# Thread: Length of a curve

1. ## Length of a curve

I have a task to calculate the length of the curve. Does anyone know outcome?

I big idiot((

http://www.sdilej.eu/pics/ee9c6c6833...d2329b4eea.jpg

2. It looks as though you are using the correct method, and you almost have the correct answer (except that you have crossed out the calculation at a crucial stage).

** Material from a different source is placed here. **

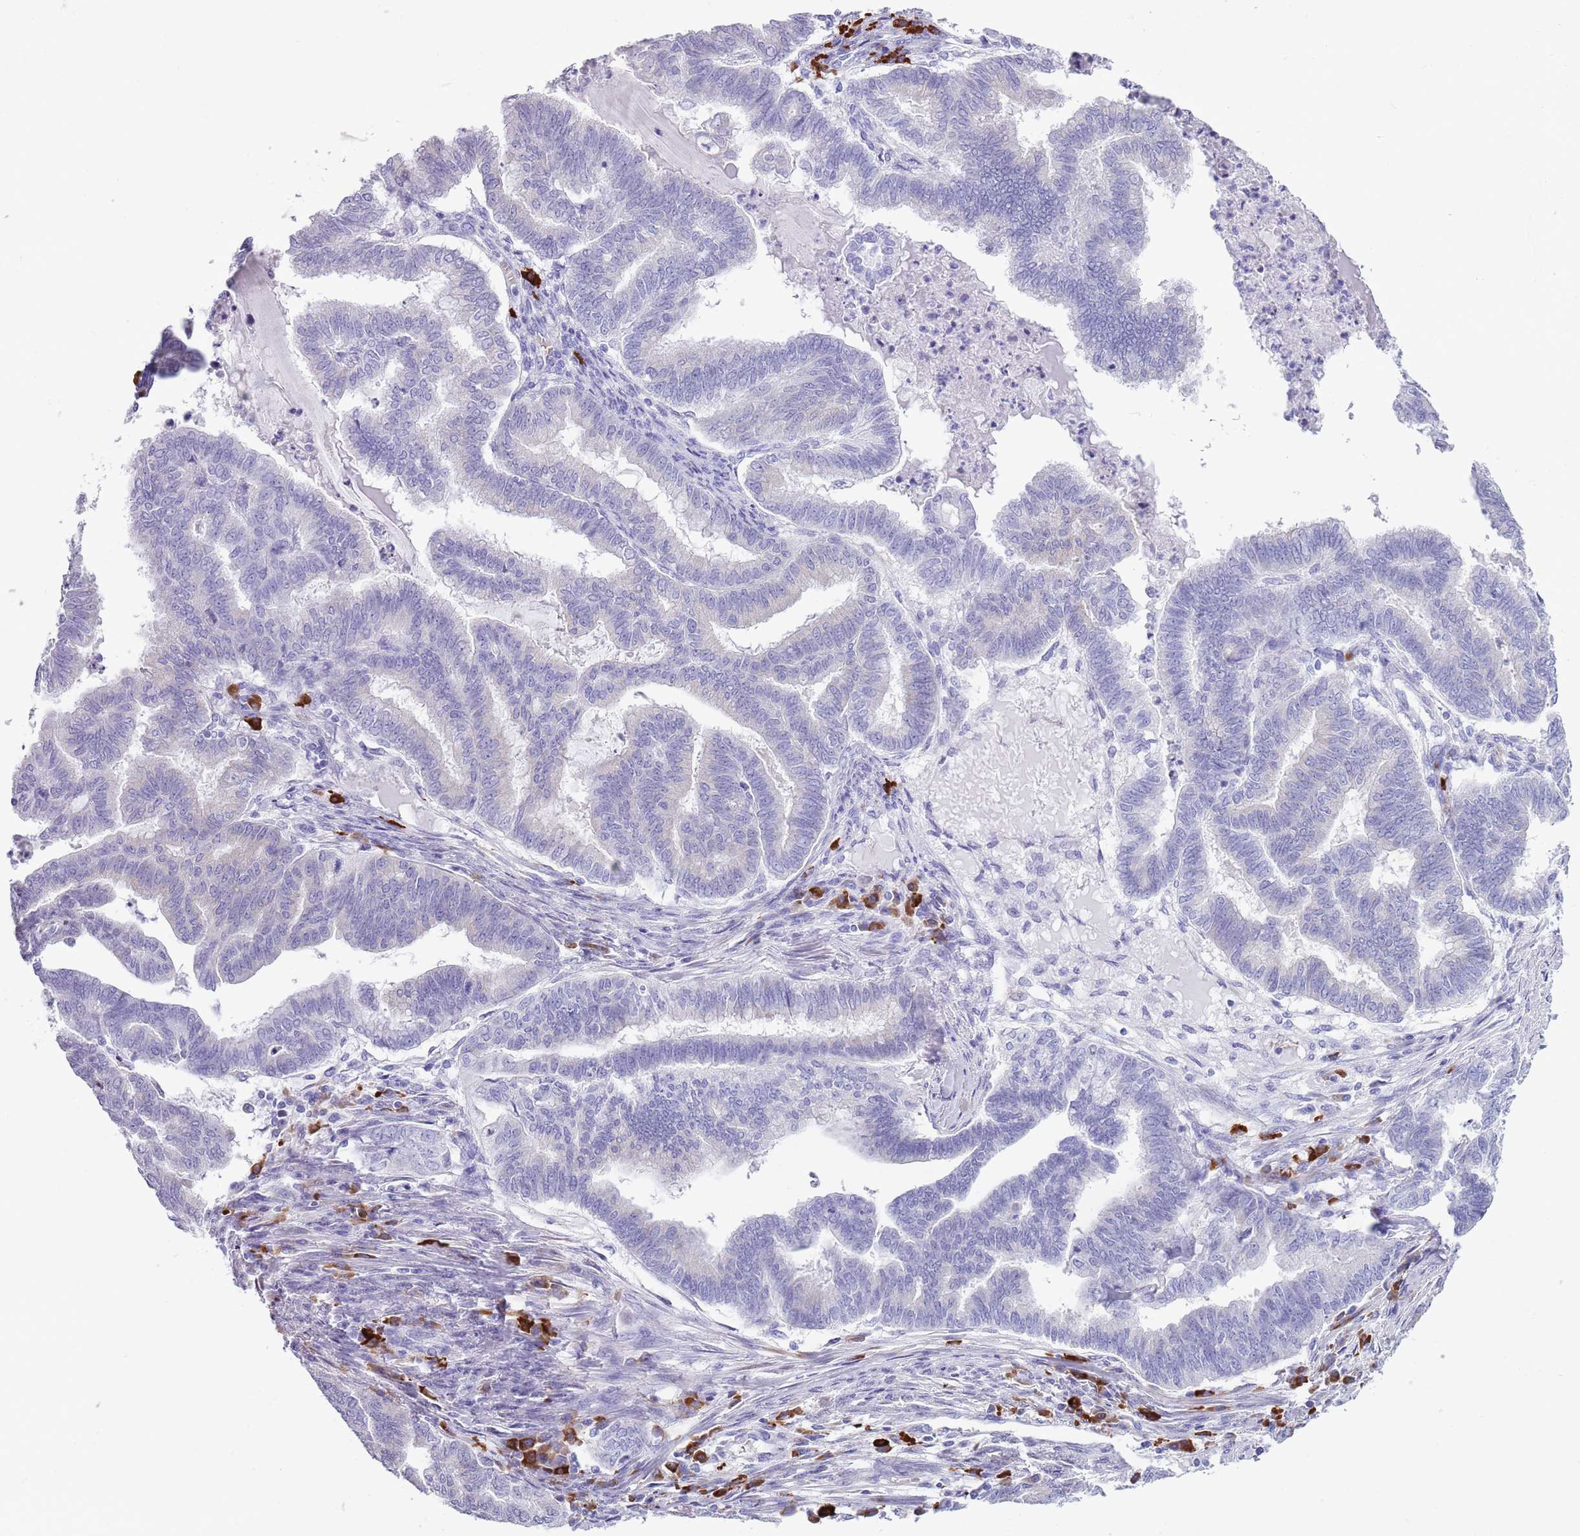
{"staining": {"intensity": "negative", "quantity": "none", "location": "none"}, "tissue": "endometrial cancer", "cell_type": "Tumor cells", "image_type": "cancer", "snomed": [{"axis": "morphology", "description": "Adenocarcinoma, NOS"}, {"axis": "topography", "description": "Endometrium"}], "caption": "Tumor cells are negative for brown protein staining in endometrial cancer (adenocarcinoma). (Stains: DAB (3,3'-diaminobenzidine) IHC with hematoxylin counter stain, Microscopy: brightfield microscopy at high magnification).", "gene": "LY6G5B", "patient": {"sex": "female", "age": 79}}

The function is $y = \frac13(x^{3/2} - 3x^{1/2})$. Its derivative is $y' = \frac12(x^{1/2}-x^{-1/2})$. Then $y'^2 = \frac14(x+x^{-1}-2)$, and $1+y'^{\,2} = \frac14(x+x^{-1}+2) = \bigl(\frac12(x^{1/2}+x^{-1/2})\bigr)^2$. So the integral for the length is $\displaystyle\int_0^3\tfrac12(x^{1/2}+x^{-1/2})dx = \Bigl[\tfrac13(x^{3/2} + 3x^{1/2})\Bigr]_0^3,$ from which you should get the answer $2\sqrt3$.

3. Hello, snopy!

$\text{Find the length of the curve: }\:y \:=\:\frac{1}{3}(x-3)\sqrt{x}\:\text{ from }x = 0\text{ to }x = 3$

The function is: . $y \:=\:\frac{1}{3}(x-3)x^{\frac{1}{2}} \;=\;\frac{1}{3}\left(x^{\frac{3}{2}} - 3x^{\frac{1}{2}}\right)$

Differentiate: . $y' \;=\;\frac{1}{3}\left(\frac{3}{2}x^{\frac{1}{2}} - \frac{3}{2}x^{-\frac{1}{2}}\right) \;=\;\frac{1}{2}\left(x^{\frac{1}{2}} - x^{-\frac{1}{2}}\right)$

Square: . $(y')^2 \;=\;\frac{1}{4}(x - 2 + x^{-1}) \;=\;\frac{1}{4}x - \frac{1}{2} + \frac{1}{4}x^{-1}$

Add one: . $1 + (y')^2 \;=\;1 + \frac{1}{4}x - \frac{1}{2} + \frac{1}{4}x^{-1} \;=\;\frac{1}{4}x + \frac{1}{2} + \frac{1}{4}x^{-1}$

. . . . . . . . . . . . . . $=\; \frac{1}{4}\left(x + 2 + x^{-1}\right) \;=\; \frac{1}{4}\left(x^{\frac{1}{2}} + x^{-\frac{1}{2}}\right)^2$

Square root: . $\sqrt{1 + (y')^2} \;=\;\frac{1}{2}\left(x^{\frac{1}{2}} + x^{-\frac{1}{2}}\right)$

Therefore: . $\displaystyle L \;=\;\tfrac{1}{2}\int^3_0\left(x^{\frac{1}{2}} + x^{-\frac{1}{2}}\right)dx$

Got it?

4. thanks )))

5. One thing that is generally true of "length" integrals is that they tend to be very hard if not impossible! That idea of choosing a function so that $1+ f'^2$ turns out to be a perfect square is a favorite of Calculus teachers.